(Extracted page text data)

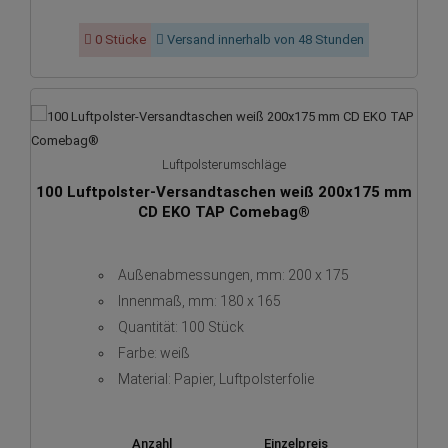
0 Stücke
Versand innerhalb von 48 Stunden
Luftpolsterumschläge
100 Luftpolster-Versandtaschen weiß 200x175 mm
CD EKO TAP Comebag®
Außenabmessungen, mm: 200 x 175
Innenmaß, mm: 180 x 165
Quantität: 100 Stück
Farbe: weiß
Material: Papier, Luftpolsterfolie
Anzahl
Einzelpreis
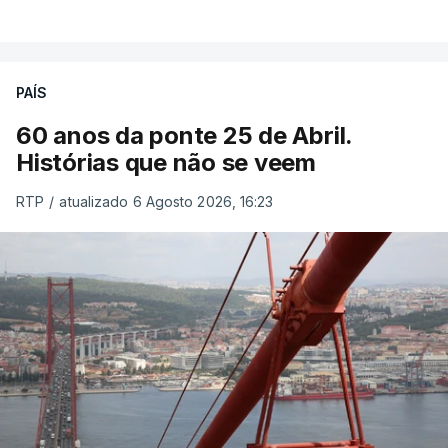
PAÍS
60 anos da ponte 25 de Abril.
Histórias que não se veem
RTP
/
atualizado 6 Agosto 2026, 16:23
--
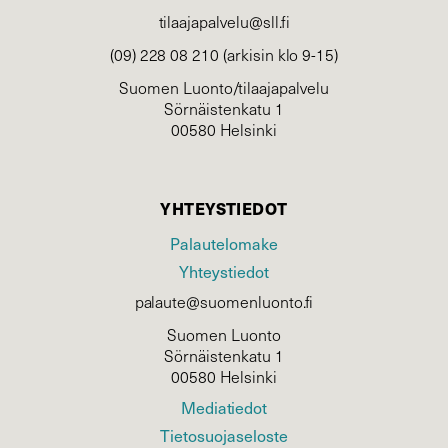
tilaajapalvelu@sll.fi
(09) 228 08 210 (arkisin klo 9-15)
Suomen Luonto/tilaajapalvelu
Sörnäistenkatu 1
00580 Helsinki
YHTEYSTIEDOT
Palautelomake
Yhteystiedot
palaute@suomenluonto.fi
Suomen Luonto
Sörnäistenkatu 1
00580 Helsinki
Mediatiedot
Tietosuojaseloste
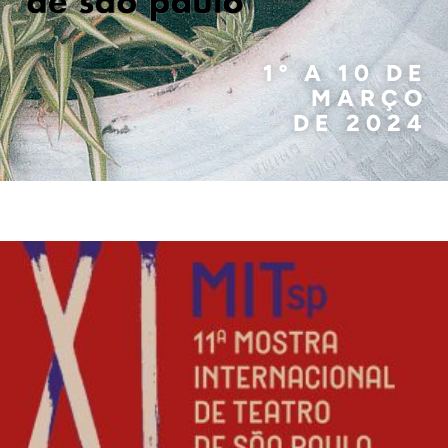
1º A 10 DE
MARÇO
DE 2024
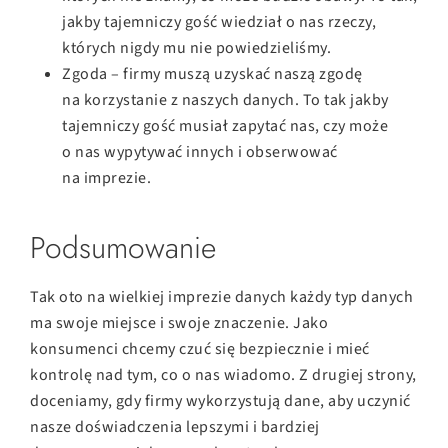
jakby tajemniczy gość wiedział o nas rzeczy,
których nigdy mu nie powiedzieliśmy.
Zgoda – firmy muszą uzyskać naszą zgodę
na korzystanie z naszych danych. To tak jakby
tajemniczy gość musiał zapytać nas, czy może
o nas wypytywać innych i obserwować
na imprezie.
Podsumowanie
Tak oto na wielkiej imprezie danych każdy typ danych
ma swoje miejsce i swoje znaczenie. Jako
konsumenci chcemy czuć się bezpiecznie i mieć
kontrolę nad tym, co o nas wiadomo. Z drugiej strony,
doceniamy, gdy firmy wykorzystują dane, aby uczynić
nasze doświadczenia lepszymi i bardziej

Work request> Return a copy of each line in the records above that has "jakby" in it.

Solution to the exercise>
jakby tajemniczy gość wiedział o nas rzeczy,
na korzystanie z naszych danych. To tak jakby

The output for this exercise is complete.